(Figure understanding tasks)
──────

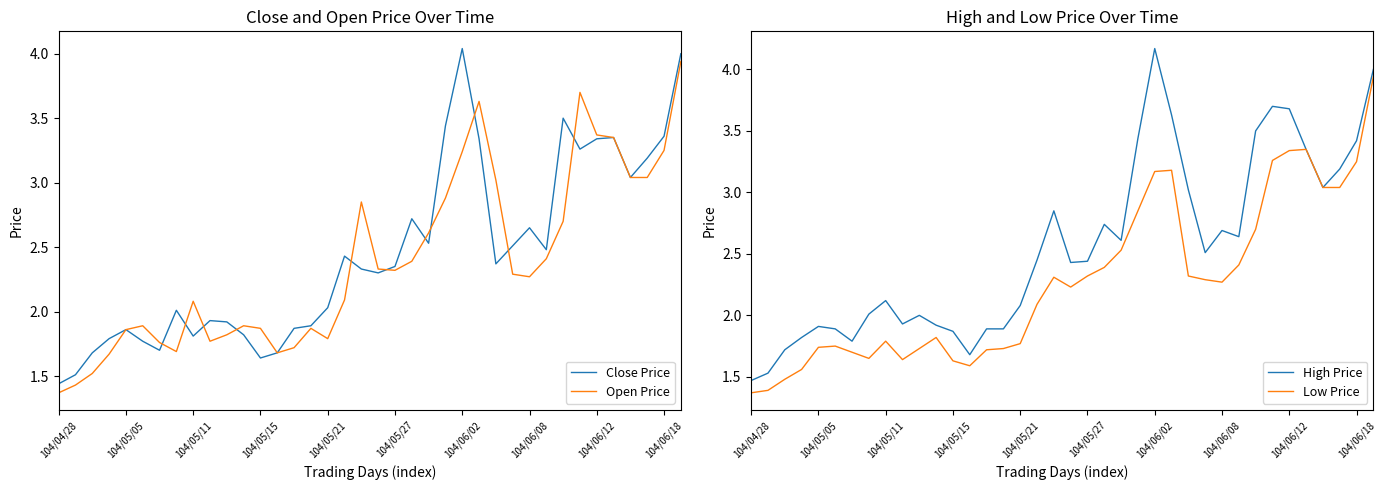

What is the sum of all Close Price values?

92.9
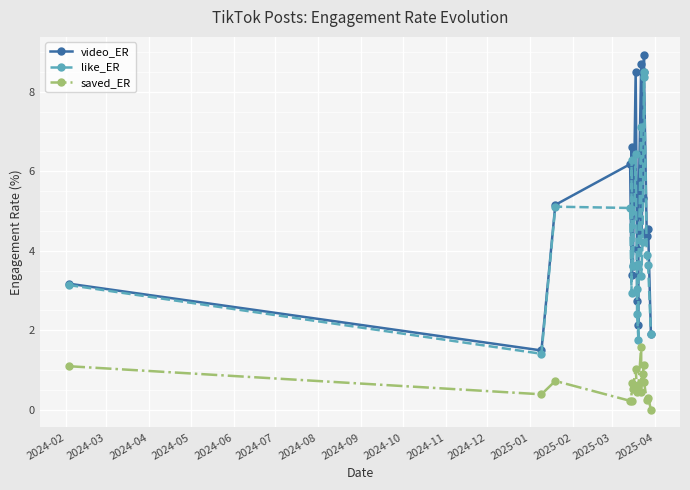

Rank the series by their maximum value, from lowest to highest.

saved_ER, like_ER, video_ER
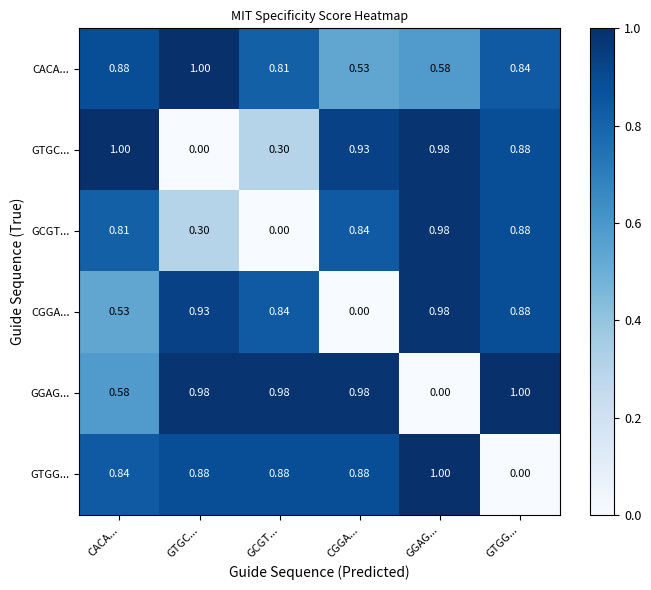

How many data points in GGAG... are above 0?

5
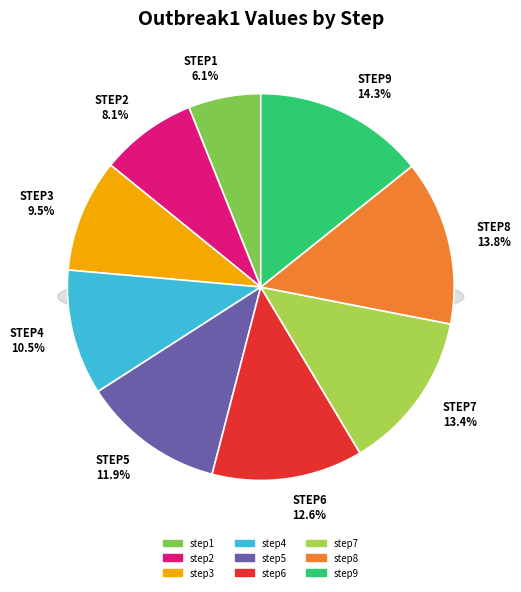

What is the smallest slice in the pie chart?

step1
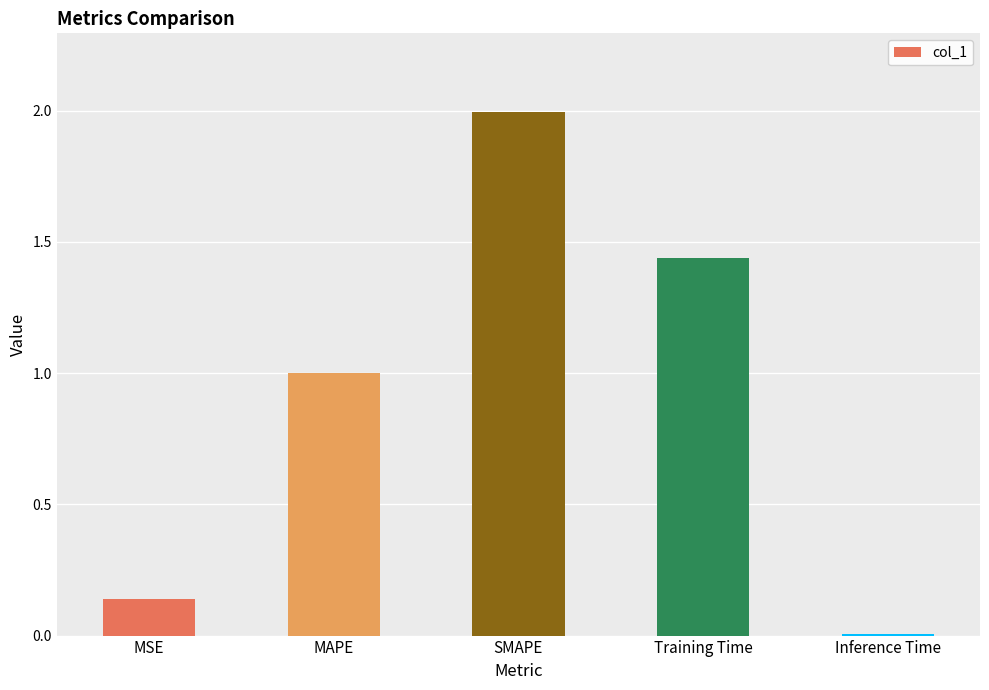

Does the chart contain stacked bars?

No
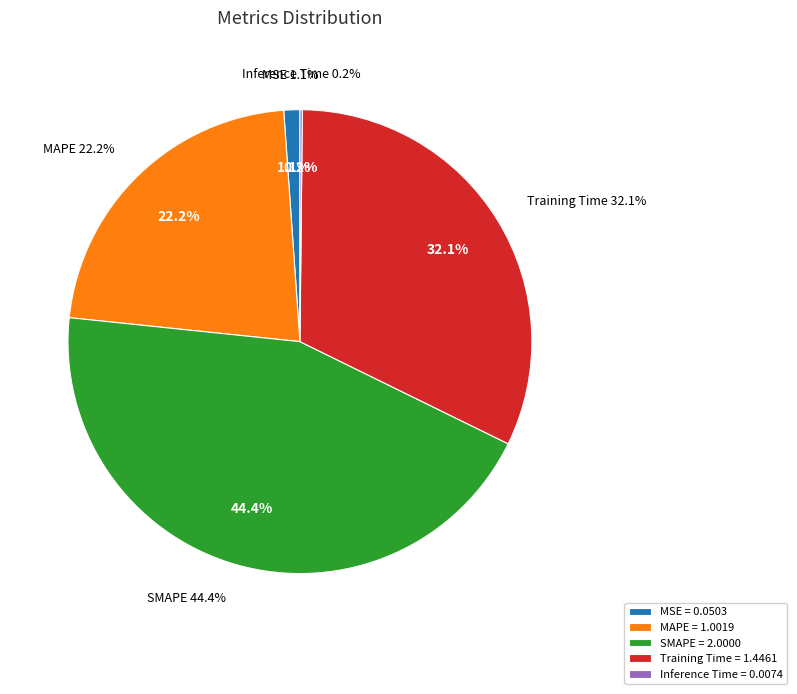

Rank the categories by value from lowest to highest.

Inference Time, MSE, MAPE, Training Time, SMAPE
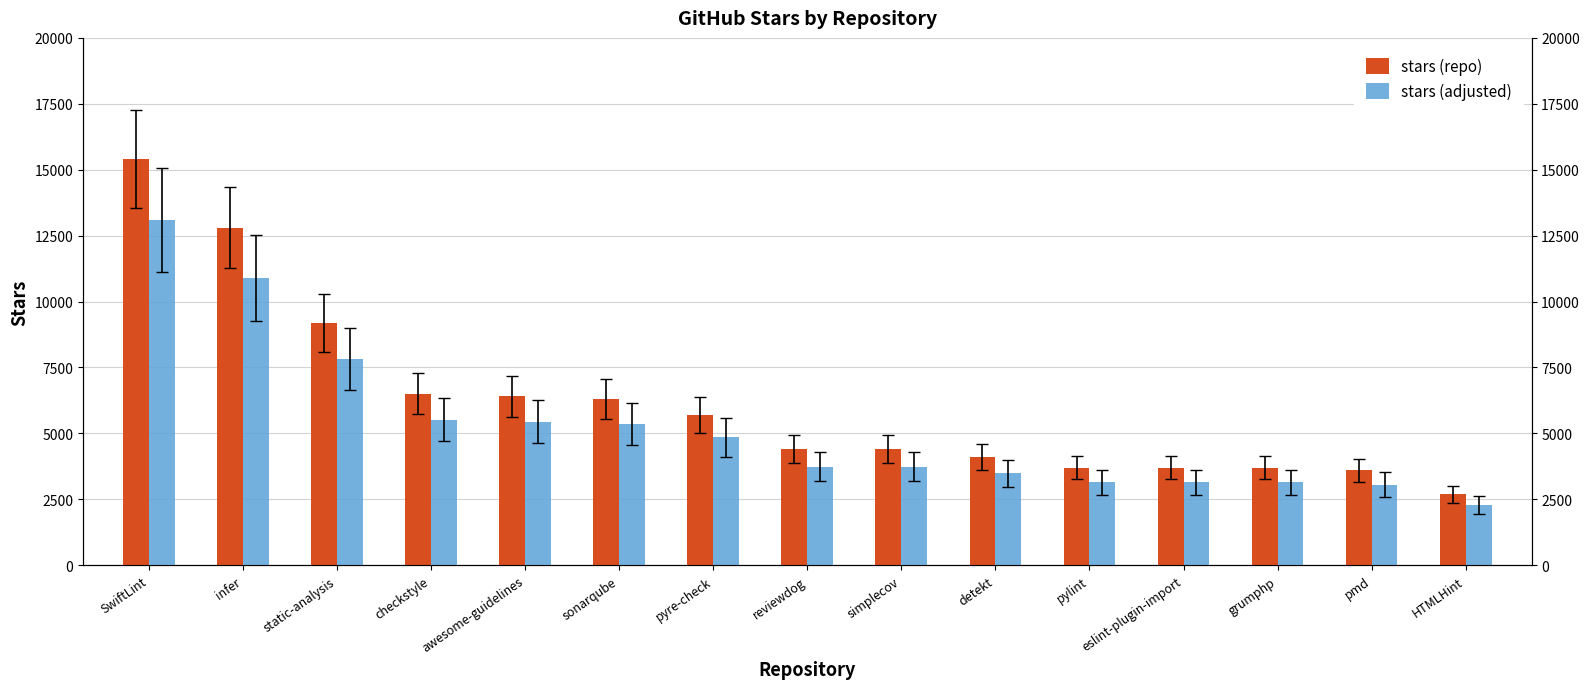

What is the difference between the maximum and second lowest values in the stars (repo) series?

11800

──────

> **PROBLEM DETAILS**: Copy out the text of every record above word for word, leaving out the pictures.

> **ANSWER FOR THE TASK**:
What is the sum of all Close Price values?

92.9

Rank the series by their maximum value, from lowest to highest.

saved_ER, like_ER, video_ER

How many data points in GGAG... are above 0?

5

What is the smallest slice in the pie chart?

step1

Does the chart contain stacked bars?

No

Rank the categories by value from lowest to highest.

Inference Time, MSE, MAPE, Training Time, SMAPE

What is the difference between the maximum and second lowest values in the stars (repo) series?

11800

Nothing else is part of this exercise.